If there is one thing that marks “The Seventh Date Of Blashyrkh”, it is a desire to keep the hordes of warrior cultists pleased, hence an absence of any transitional album offerings. Indeed, the olden days of BATHORY praise that were “Diabolical Fullmoon Mysticism” present a different picture of the band as mischievous warlocks rather than grand heroes under the raven’s mark, and clash with the modern Death/Thrash infused character that started taking hold on “Battles In The North”. By the same token, the over Death Metal nods to MORBID ANGEL and other early Florida outfits heard on “Blizzard Beasts” carry a different feel than the measured chaos of “At The Heart Of Winter” and beyond.
In short, what emerges here is two heavily contrasted embodiments of IMMORTAL, manifesting as both the body in their latter day works, and its shadow via the offerings off of “Pure Holocaust” and “Battles In The North”. The dominant of these two comes off at its strongest during the renditions of various songs from “Sons Of Northern Darkness”, with perhaps the aforementioned album’s title track being the zenith of what captures the spirit of this performance. It’s a powerful, cohesive balance of epic sounds and chaotic blasts, culminating in Abbath’s frosty growl and chilling riff work. This is a genre of Metal that generally doesn’t lends itself to being well accomplished with one guitar in the live setting, but here the whole arrangement sounds dense and complete, even during the occasional lead breaks where only bass and drum keep up the background.
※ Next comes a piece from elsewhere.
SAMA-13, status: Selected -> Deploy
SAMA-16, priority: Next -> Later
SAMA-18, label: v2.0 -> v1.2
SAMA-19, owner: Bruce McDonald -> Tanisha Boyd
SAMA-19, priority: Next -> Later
But the strongest element at play here is the band’s semi-theatrical tendencies, providing a modern answer to the riveting imagery put on by KISS three decades prior. Pyrotechnics and smoke machines are employed with almost the same level of exaggeration as a typical METALLICA or GUNS N’ ROSES concert. The chief ingredient that puts this over the top, and one that is often lost when viewing a number of live concerts in this genre, is the darkness of night draped over the stage and audience. This is a style that, even when in the most accessible merging of Quorthon’s occult and Viking themes, requires a dark atmosphere to truly grip the audience and communicate the implicit sentiments of the genre. Dare I say, no Black Metal band should ever perform live unless at night, and in this respect, one of the consequential pioneers of the second wave has not forgotten where they’ve come from, though their sound has evolved a good bit.
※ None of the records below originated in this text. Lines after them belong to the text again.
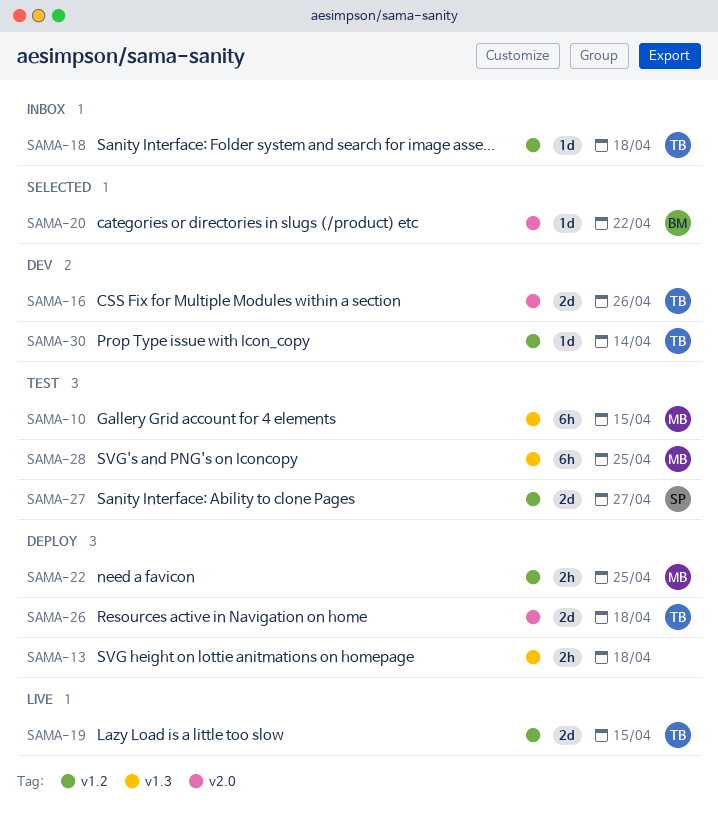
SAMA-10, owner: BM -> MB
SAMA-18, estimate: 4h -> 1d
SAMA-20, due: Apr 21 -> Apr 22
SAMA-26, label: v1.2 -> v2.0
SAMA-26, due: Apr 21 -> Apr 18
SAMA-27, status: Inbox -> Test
This DVD could not have been better and more appropriate to its subjects, though the absence of a handful of irrefutable classics, including a few lost souls from the “Blizzard Beasts” album, does detract a slight bit. Abbath and company are about as into their craft as can be expected, never missing a note, nor a morose muttering between the blinding flurry of tremolo riffing and blasting. Not to mention that the guitar tone on here is a perfect recreation of the studio sound that has typified the band since “At The Heart Of Winter”. Sharpen your swords, grab your Nordic war paint and prepare minions of Blashyrkh, yet another mystical outing into the snowy landscapes of eternal night awaits.